Wendy Wolfson
Newswire21.org
The three researchers who received this year's Nobel Prize for Medicine got it for giving insights into cancer and aging at the most basic cellular level. But the importance of their work in the arcane world of telomeres and telomerase may have been lost amid all the hoopla.
Telomeres (pronounced tee-loh-meers) are protective caps on the ends of chromosomes in cells. Chromosomes carry genetic information, so it is important that they are precisely copied in cell division.
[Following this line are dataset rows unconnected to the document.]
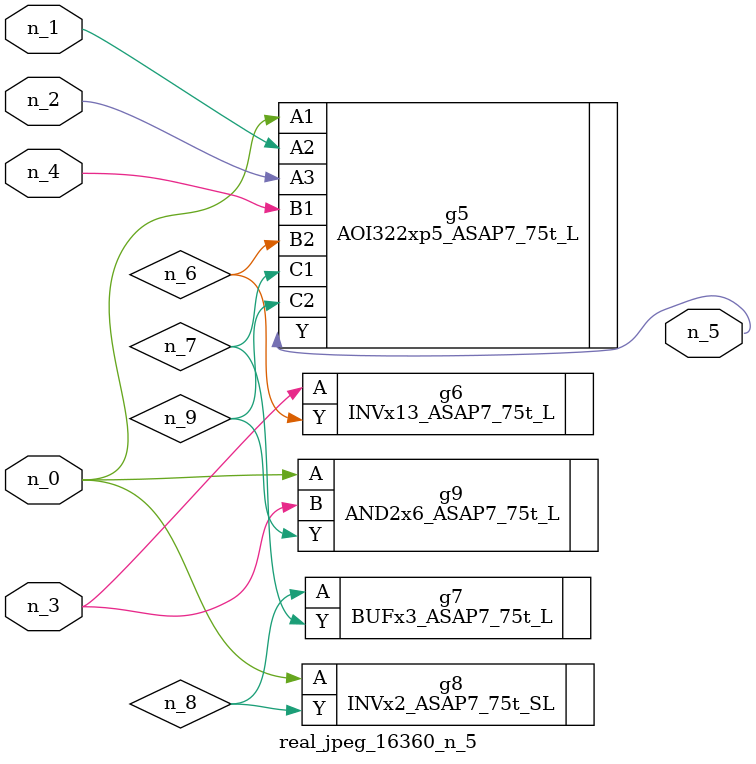
<source format=v>
module real_jpeg_16360_n_5 (n_4, n_0, n_1, n_2, n_3, n_5);

input n_4;
input n_0;
input n_1;
input n_2;
input n_3;

output n_5;

wire n_8;
wire n_6;
wire n_7;
wire n_9;

AOI322xp5_ASAP7_75t_L g5 ( 
.A1(n_0),
.A2(n_1),
.A3(n_2),
.B1(n_4),
.B2(n_6),
.C1(n_7),
.C2(n_9),
.Y(n_5)
);

INVx2_ASAP7_75t_SL g8 ( 
.A(n_0),
.Y(n_8)
);

AND2x6_ASAP7_75t_L g9 ( 
.A(n_0),
.B(n_3),
.Y(n_9)
);

INVx13_ASAP7_75t_L g6 ( 
.A(n_3),
.Y(n_6)
);

BUFx3_ASAP7_75t_L g7 ( 
.A(n_8),
.Y(n_7)
);


endmodule
</source>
Telomerase (teh-LAH-meh-race) is an enzyme that keeps restoring the ends of telomeres as cells divide, enabling the entire chromosome to be copied intact. But this process goes awry in cancer.
Dr. Elizabeth Blackburn, a biochemistry professor at the University of California, San Francisco; Carol Greider, a Ph.D. of Johns Hopkins School of Medicine, and Jack Szostak, a Ph.D. at Harvard Medical School and a researcher at Howard Hughes Medical School, were awarded the prize for their work in the 1970s and 1980s on telomeres' fundamental roles in cell division and death.
"The question of how cellular aging relates to abnormal cell division, such as cancer and the aging of organisms continues to be the focus of rigorous study, thanks to the insights of Drs. Greider, Blackburn, and Szostak," said NIH Director Francis Collins, in a statement released the day of the Nobel announcement.
Telomeres don't contain any genetic information, just the same sequence of DNA bases repeated several thousand times. But they act like aglets, those plastic sleeves that prevents shoelaces from fraying, to protect the chromosomes as cells divide.
Blackburn and Greider discovered that the enzyme telomerase is active in the cells of babies in the womb but shuts off by kindergarten. This means that as cells divide, the ends of the chromosomes are not completely copied. The older we get, the more our telomeres wear down.
Stress Impacts
In a 2007 New York Times interview, Blackburn said that chronic psychological
stress, like caring for a family member with dementia, can also accelerate
telomere wear and tear. And low telomerase is linked to stress-related illness.
Scientists think that when the telomeres get too short to function properly the cell stops dividing. By looking at the length of a chromosome's telomere, researchers can gauge how many times a cell has divided, and how far it can go before it stops replicating itself.
At least, this is how it is supposed to work. But in advanced cancer, telomerase is active, enabling cells to keep dividing ad infinitum and the telomeres at the tail end of chromosomes don't shorten with each cell division.
The work of the trio has spurred initiatives to find vaccines and drugs that could inhibit telomerase enzyme in cancer, as well as research into certain genetic diseases that are caused by defective telomerase, such as congenital aplastic anemia and certain hereditary skin and lung diseases.